## Exercise objective
Please retype the records below exactly, omitting any images.

## The input
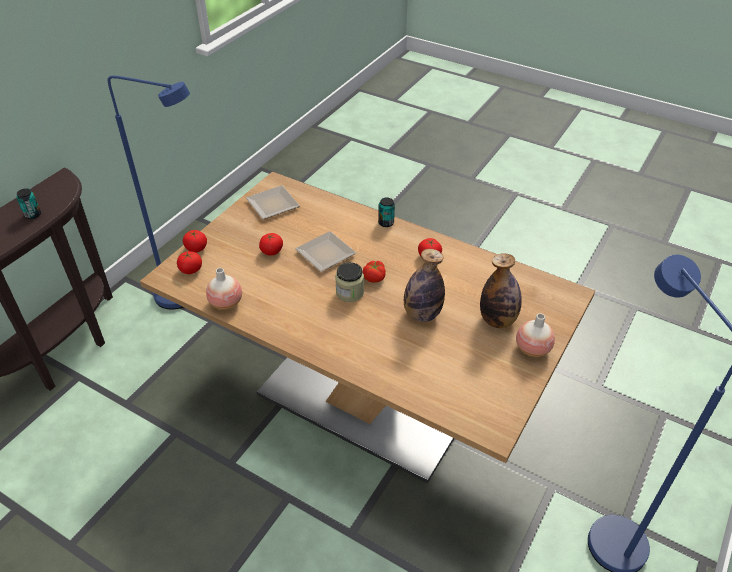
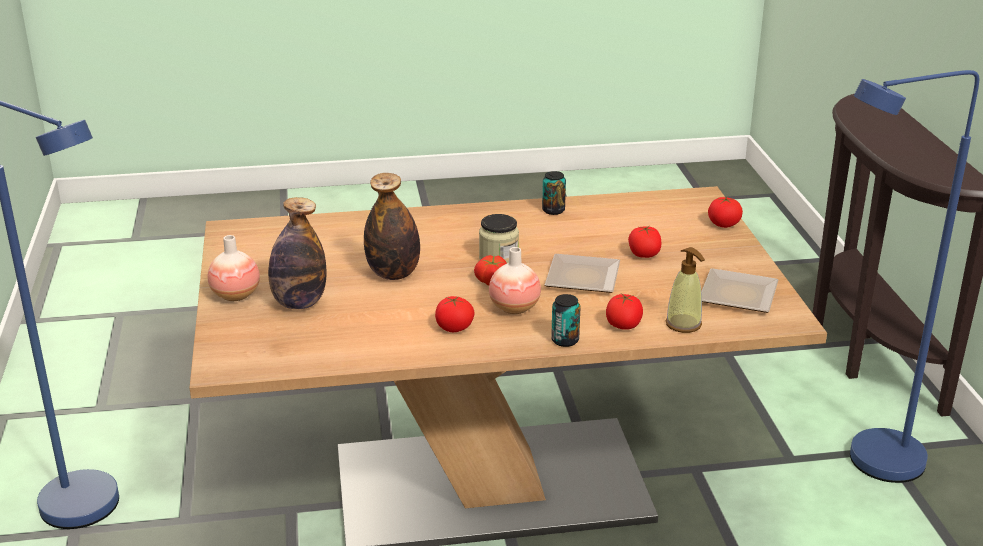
camera: 140 degrees right, 15 degrees down
(33, 214) = (903, 152): can -> can (553, 210)
(191, 270) = (690, 209): tomato -> tomato (623, 325)
(226, 303) = (605, 204): vase -> vase (514, 308)
(322, 203) = (683, 324): none -> soap dispenser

## Exercise output
camera: 140 degrees right, 15 degrees down
(33, 214) = (903, 152): can -> can (553, 210)
(191, 270) = (690, 209): tomato -> tomato (623, 325)
(226, 303) = (605, 204): vase -> vase (514, 308)
(322, 203) = (683, 324): none -> soap dispenser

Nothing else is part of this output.